Sein persönlicher Favorit ist die Schokominze: "Die schmeckt wie After Eight." Sehr gut komme auch das Cola-Kraut an, dessen ätherische Öle beim Reiben der Blätter einen intensiven Cola-Geruch verbreiten. "Die unteren Triebe sind bitter, aber aus den Spitzen kann man sich einen Tee mit Cola-Geschmack machen", verrät der Gärtnermeister.

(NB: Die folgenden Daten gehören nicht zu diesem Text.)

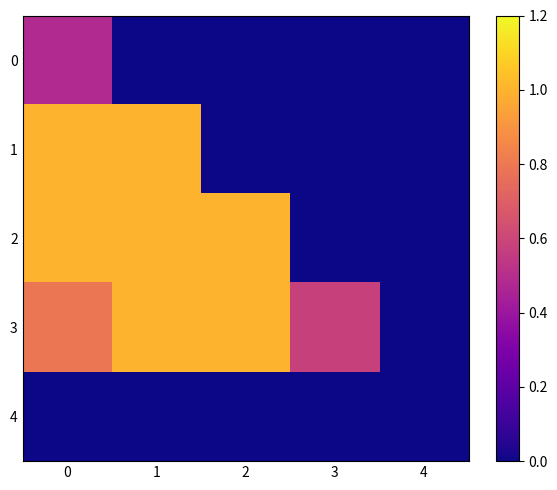

How many data points does each series have?

5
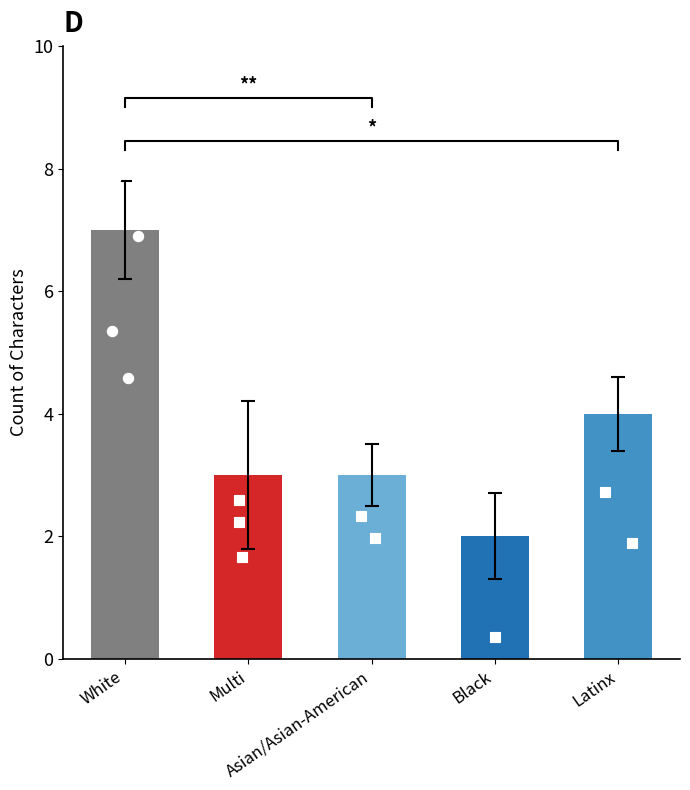

Between White and Multi, which is larger?

White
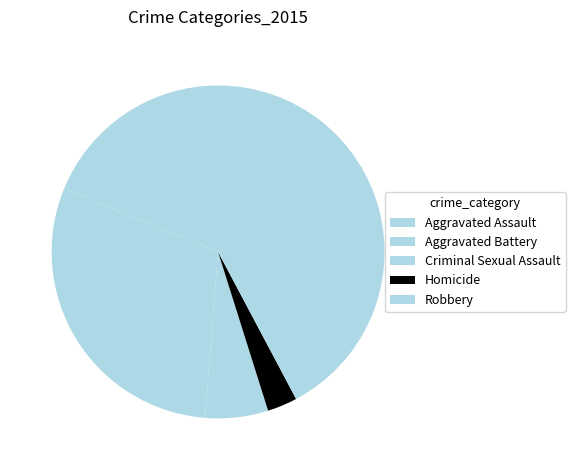

To the nearest percent, what percentage of the pie is Aggravated Battery?

30%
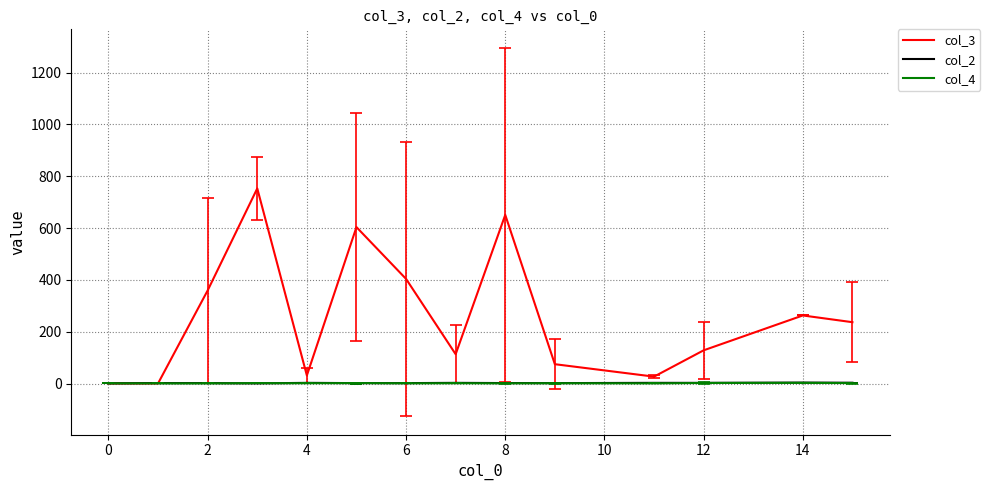

Which series has the largest range (max minus min)?

col_3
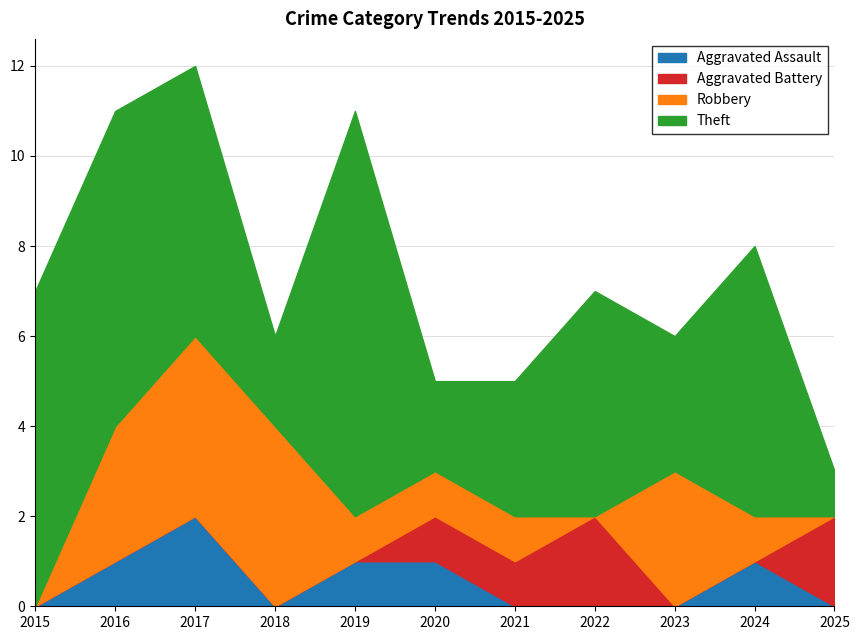

Which label corresponds to the smallest value in the chart?

2015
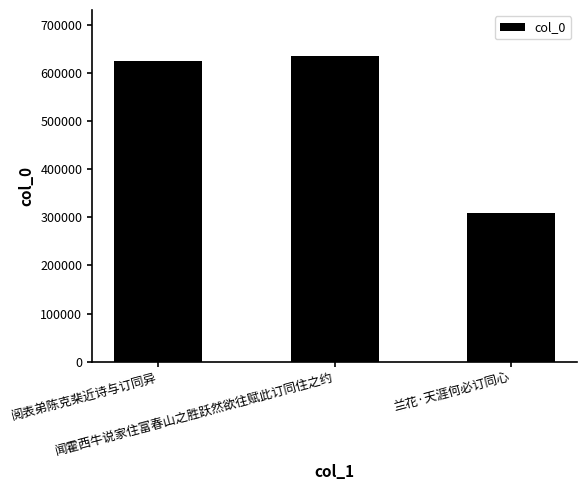

The value at 闻霍西牛说家住富春山之胜跃然欲往赋此订同住之约 is 635489. True or false?

True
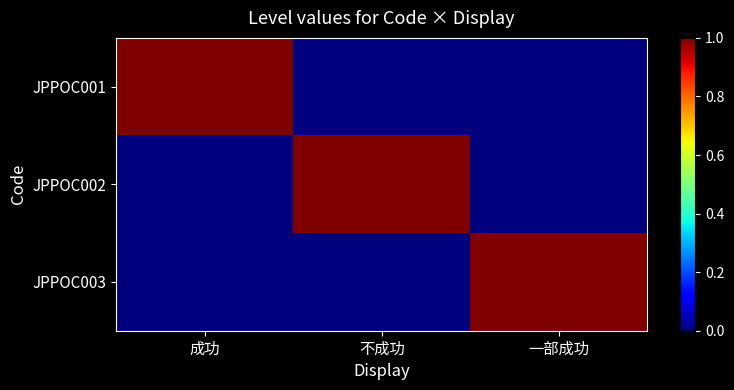

What is the difference between the highest and lowest values at 成功?

1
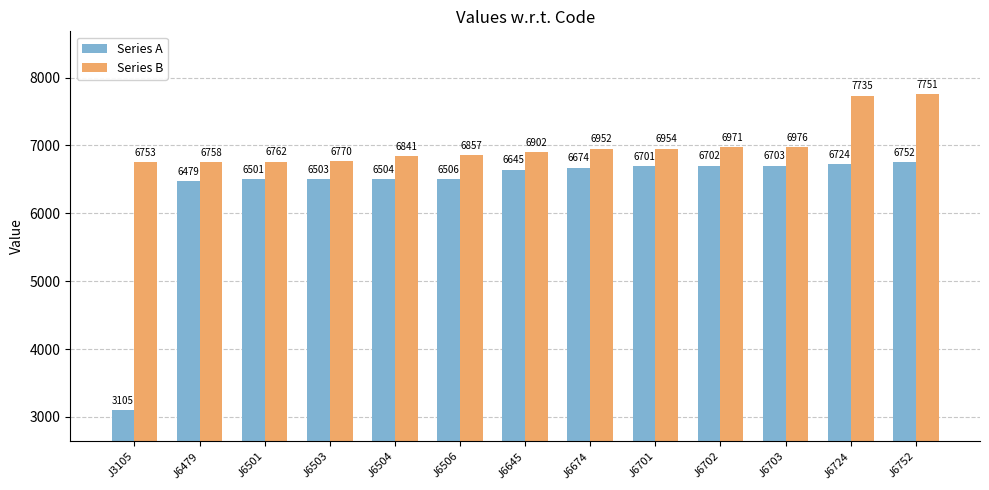

How many series are shown in this chart?

2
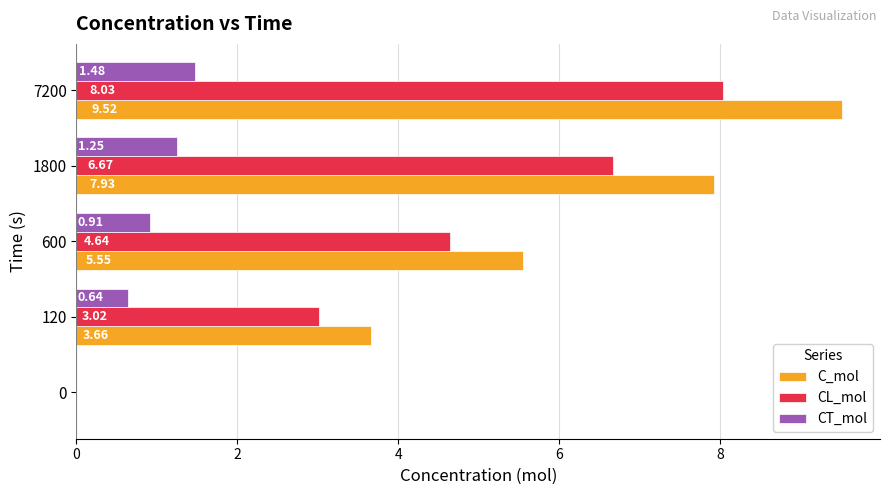

How many data points in C_mol are above 5?

3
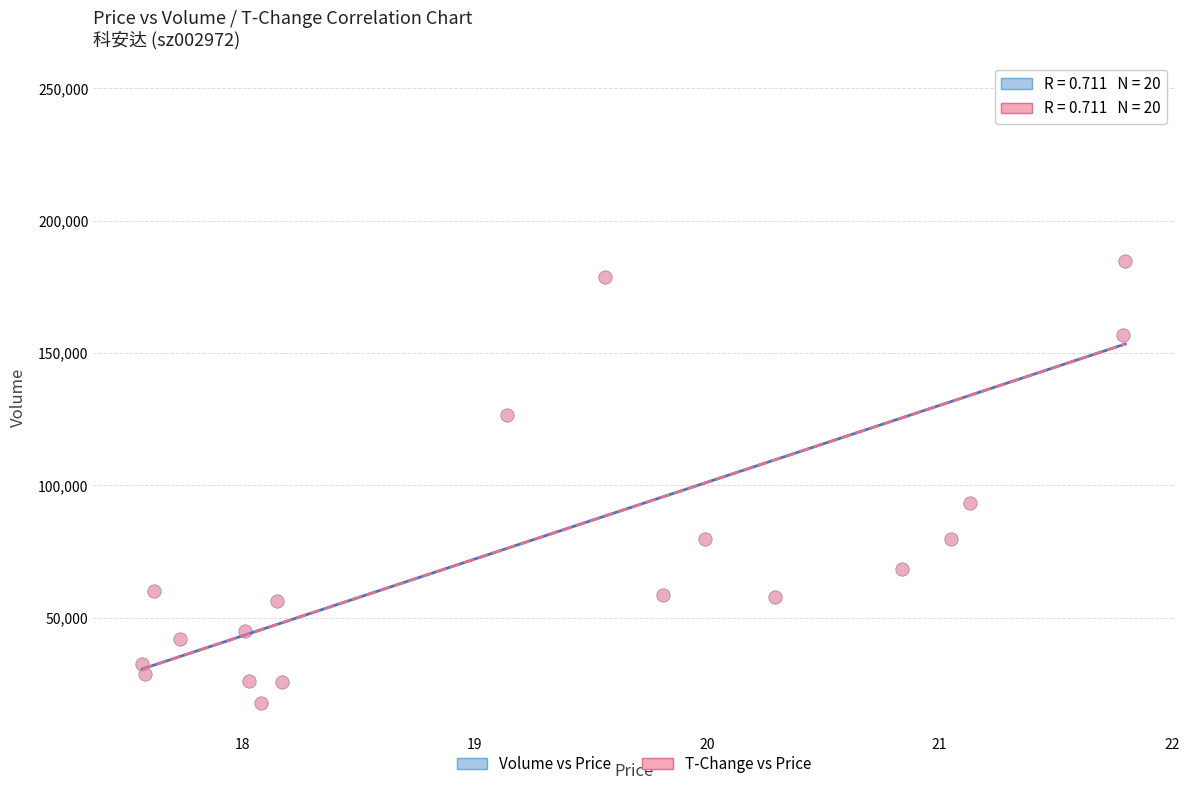

Which series has the widest spread of Y values?

Volume vs Price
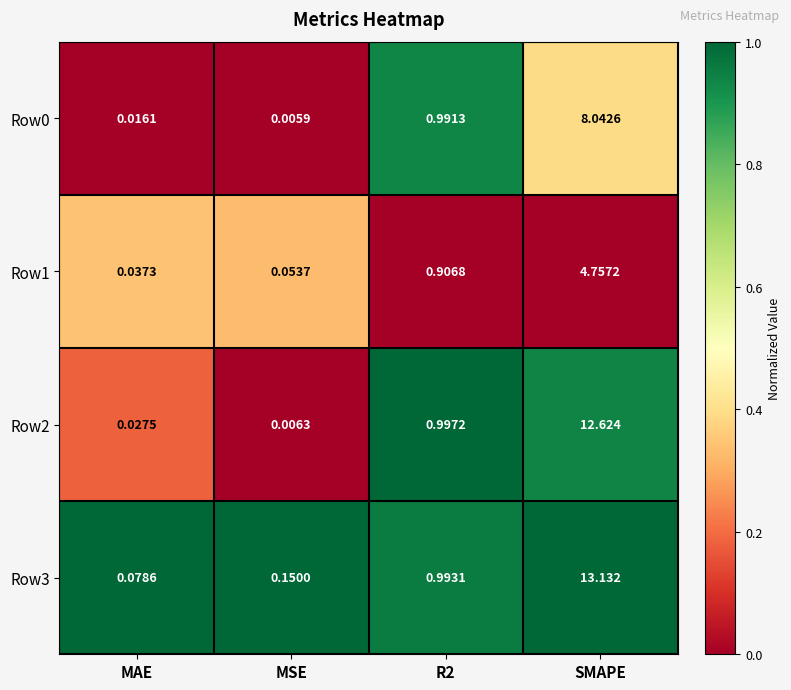

Which category has the highest value across all series?

SMAPE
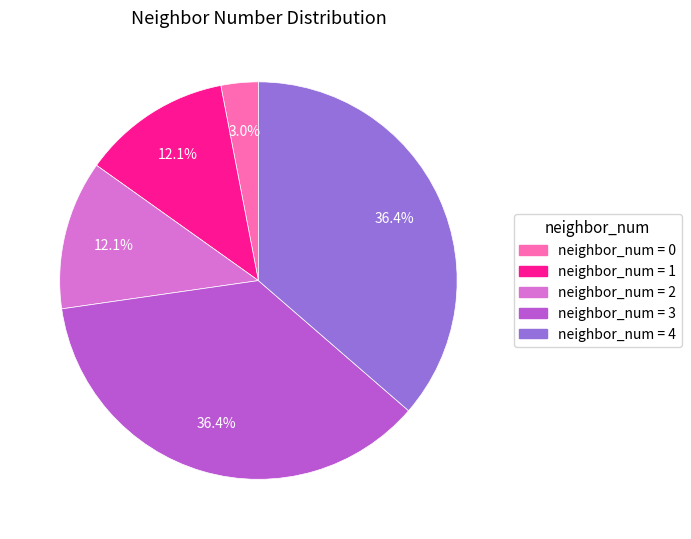

Is there any slice that represents more than half of the pie?

No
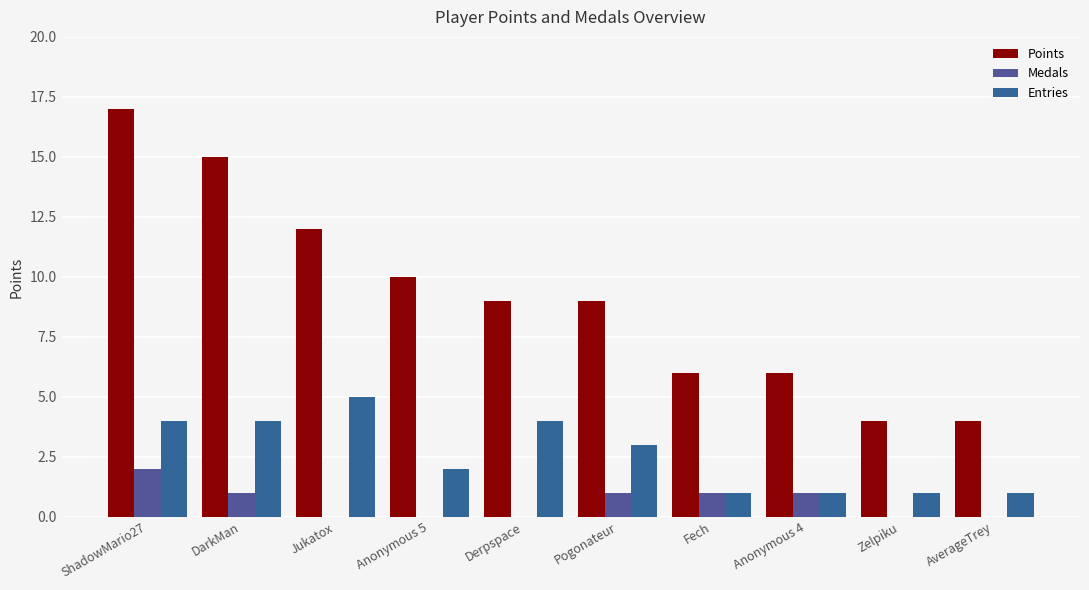

What is the label of the 10th bar from the left?

AverageTrey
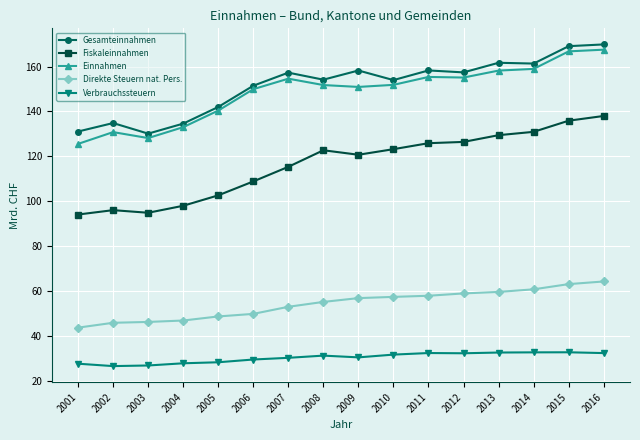

What is the difference between the highest and lowest values at 2001?

103.4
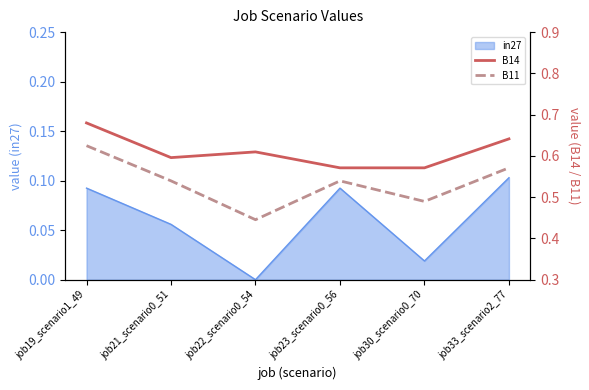

At which label does in27 reach its peak?

job33_scenario2_77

Viele seiner Kräuter haben aber weit mehr zu bieten, als nur einen guten Geschmack. So helfe Andorn gegen Husten, während Mädesüßblätter im Teewasser mit dem Wirkstoff des Aspirins gegen Kopfweh Anwendung fänden. Und wer im Winter mit einem Aufguss aus Zitronen-Eukalyptusblättern inhaliere, "dem bläst es die Nase frei". Vielversprechend klingt auch der Name "Kraut der Unsterblichkeit". Es stammt aus China. Laut Thöle aus einer Region, in der viele über Hundertjährige leben. "Darin ist ein Wirkstoff ähnlich dem der Ginsengwurzel enthalten. Es wirkt cholesterinsenkend."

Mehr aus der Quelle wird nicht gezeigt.